There was additional uproar over how I sat next to DNI Jim Clapper at a closed House Intelligence hearing the very next day and did not speak when Chairman Rogers asked the DNI, “Who did take out… the al Qa‘ida–linked information in the talking points as they were being formed up?” I did not say anything, again because I did not know who had taken out the reference to al Qa‘ida. Later, Representative Peter King would try to reframe the chairman’s question, saying the DNI had been asked, “Who changed the talking points?”—suggesting the question “How could Morell sit there and not answer when he’d made extensive changes to the talking points?” But King was wrong; the question had been much narrower. But again, I would have served the committee better had I followed the DNI’s answer by saying, “I don’t know who took al Qa‘ida out, but you should know that I took some other stuff out.”

The biggest controversy on Benghazi was the one that arose over Ambassador Rice’s use of the talking points in her public statement. She became a lightning rod, and it was clear that her potential nomination for secretary of state was in jeopardy. In an attempt to end the attacks on her, she wanted to face her accusers directly. A meeting with Senators John McCain, Lindsey Graham, and Kelly Ayotte was arranged for November 27. I was asked by Denis McDonough, still deputy national security advisor at the time, to accompany Ambassador Rice to the Hill. He made clear that my job was to show that the talking points were fully consistent with the classified analysis produced by the intelligence community. I said yes to the request.

In retrospect, attending the meeting was a mistake. The meeting was inherently political, and by attending, I inserted myself into a political issue. I’m sure that McCain, Graham, and Ayotte saw it that way. I’m sure they saw me as taking sides in a political fight. That is not where an intelligence officer should be. I was politically naïve to have attended, and I have paid a price for it.

The meeting went forward in a secure Senate conference room. The news media had the hallways leading to the room staked out, and photographers snapped photos of me while reporters yelled questions. A friend e-mailed me later that evening, saying that I’d looked as if I were going to my own execution, and urging me to force a smile in such situations. But once we got started there was nothing to smile about.

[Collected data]

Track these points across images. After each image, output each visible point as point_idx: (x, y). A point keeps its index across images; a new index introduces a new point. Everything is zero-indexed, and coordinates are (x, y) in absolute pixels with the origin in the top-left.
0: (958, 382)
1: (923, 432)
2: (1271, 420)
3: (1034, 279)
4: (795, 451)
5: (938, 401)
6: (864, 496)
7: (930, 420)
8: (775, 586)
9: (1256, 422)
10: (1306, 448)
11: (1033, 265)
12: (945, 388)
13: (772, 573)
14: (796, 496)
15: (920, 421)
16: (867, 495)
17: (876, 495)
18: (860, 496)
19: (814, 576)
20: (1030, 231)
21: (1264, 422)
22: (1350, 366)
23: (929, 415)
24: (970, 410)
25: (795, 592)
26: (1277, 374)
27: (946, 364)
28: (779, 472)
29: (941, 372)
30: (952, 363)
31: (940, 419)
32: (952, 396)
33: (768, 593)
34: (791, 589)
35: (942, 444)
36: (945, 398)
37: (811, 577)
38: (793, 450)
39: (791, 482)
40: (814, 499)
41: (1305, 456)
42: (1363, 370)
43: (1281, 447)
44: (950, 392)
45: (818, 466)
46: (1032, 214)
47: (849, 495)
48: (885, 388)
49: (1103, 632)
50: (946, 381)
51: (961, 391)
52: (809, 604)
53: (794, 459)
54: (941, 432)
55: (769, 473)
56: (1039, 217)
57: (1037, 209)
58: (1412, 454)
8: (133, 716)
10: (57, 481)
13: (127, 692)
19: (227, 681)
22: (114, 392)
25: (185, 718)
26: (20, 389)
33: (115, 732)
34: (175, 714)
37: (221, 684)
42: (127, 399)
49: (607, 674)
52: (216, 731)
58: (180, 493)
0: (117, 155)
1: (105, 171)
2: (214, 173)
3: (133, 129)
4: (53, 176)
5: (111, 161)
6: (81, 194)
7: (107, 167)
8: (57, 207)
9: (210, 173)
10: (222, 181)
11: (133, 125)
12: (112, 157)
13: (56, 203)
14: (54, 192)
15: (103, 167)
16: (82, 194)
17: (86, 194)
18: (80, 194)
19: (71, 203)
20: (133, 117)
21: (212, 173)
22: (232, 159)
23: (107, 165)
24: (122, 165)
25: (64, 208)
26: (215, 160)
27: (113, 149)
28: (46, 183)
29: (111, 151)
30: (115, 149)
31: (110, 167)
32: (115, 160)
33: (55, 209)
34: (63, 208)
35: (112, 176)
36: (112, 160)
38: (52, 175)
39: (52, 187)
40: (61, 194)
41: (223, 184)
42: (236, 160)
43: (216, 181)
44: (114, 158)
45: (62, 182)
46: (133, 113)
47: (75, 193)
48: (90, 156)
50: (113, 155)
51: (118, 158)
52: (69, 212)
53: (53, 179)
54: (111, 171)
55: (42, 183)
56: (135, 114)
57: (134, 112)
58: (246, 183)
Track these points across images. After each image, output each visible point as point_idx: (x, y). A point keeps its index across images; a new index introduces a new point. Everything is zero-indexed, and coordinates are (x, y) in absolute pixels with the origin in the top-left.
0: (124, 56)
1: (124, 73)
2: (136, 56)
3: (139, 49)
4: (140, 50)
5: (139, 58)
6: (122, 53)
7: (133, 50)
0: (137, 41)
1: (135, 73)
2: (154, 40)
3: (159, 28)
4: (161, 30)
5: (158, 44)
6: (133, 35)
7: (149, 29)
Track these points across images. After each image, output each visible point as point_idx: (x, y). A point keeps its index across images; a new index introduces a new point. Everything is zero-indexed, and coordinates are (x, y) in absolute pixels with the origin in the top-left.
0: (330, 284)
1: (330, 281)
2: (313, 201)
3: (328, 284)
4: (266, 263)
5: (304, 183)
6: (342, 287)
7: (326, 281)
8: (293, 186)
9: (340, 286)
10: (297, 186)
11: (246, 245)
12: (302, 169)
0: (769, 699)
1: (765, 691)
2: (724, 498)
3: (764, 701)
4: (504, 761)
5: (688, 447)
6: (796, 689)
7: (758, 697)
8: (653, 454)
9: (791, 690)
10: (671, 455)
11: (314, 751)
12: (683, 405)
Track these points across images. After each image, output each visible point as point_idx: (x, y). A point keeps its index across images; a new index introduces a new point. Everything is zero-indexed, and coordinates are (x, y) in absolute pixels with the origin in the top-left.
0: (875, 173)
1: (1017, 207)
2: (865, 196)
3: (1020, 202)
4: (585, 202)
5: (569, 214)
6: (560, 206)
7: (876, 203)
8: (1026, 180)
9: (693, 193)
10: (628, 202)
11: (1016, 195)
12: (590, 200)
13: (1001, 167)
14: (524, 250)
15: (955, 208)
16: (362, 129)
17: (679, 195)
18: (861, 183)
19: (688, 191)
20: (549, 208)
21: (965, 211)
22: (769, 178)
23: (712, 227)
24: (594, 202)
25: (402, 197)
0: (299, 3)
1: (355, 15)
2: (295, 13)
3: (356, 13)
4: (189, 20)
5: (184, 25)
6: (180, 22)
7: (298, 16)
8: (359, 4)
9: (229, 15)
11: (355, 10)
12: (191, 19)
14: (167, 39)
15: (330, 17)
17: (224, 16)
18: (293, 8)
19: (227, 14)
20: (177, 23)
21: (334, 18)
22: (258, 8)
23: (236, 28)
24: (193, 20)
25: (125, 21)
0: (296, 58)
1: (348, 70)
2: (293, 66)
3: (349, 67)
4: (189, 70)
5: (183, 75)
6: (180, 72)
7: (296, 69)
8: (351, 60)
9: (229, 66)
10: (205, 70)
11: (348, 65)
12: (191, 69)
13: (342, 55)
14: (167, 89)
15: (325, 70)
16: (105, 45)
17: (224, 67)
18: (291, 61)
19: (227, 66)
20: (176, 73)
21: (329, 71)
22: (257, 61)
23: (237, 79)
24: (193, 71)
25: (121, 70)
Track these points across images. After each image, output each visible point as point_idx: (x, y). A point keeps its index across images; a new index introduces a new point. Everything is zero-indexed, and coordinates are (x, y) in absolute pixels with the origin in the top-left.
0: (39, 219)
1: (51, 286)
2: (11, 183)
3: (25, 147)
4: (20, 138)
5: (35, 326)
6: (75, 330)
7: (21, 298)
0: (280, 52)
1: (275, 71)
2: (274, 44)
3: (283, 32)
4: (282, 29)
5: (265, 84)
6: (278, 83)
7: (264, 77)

Required work:
1) In the Benghazi passage, on what date was the meeting with Senators McCain, Graham, and Ayotte set to take place?
2) Turn the paragraph of the Benghazi passage that opens "In retrospect, attending the meeting was a mistake" into a short bulleted list that keeps its main points.
3) Write the next few paragraphs of the Benghazi passage, picking up right after its final sentence.
This material has no connection to the Benghazi passage.

Set of answers:
1) November 27.

2)
- Attending the meeting was a mistake.
- The meeting was inherently political, so attending put the author in a political issue.
- McCain, Graham, and Ayotte likely saw the author as taking sides in a political fight.
- An intelligence officer should not be in that position.
- The author calls the decision politically naïve and says it came at a price.

3)
Senators McCain, Graham, and Ayotte were on one side of a table, Ambassador Rice and I on the other. McCain and Graham wasted no time in launching an attack against Ambassador Rice. They repeatedly called Rice a “political hack,” and they sometimes would not let her finish a thought before interrupting her with a new question. Senator Ayotte did not contribute to the vitriol and seemed genuinely interested in getting to the truth.

I was a silent witness, until Rice asked me to explain the consistency between the talking points and the classified intelligence analysis. Then it was my turn to be attacked. I had brought along copies of the talking points and the classified analysis from September 13, and I tried to show the senators that every sentence in the talking points had a virtual match in the classified analysis. McCain and Graham turned on me, attacking my analysts’ capabilities, judgment, and integrity, interrupting me mid-sentence as they had Rice. “Why did it take you so long to admit there was no demonstration?” they asked. “Why didn’t you immediately interview the people on the ground?” “Why didn’t you call this a terrorist attack?”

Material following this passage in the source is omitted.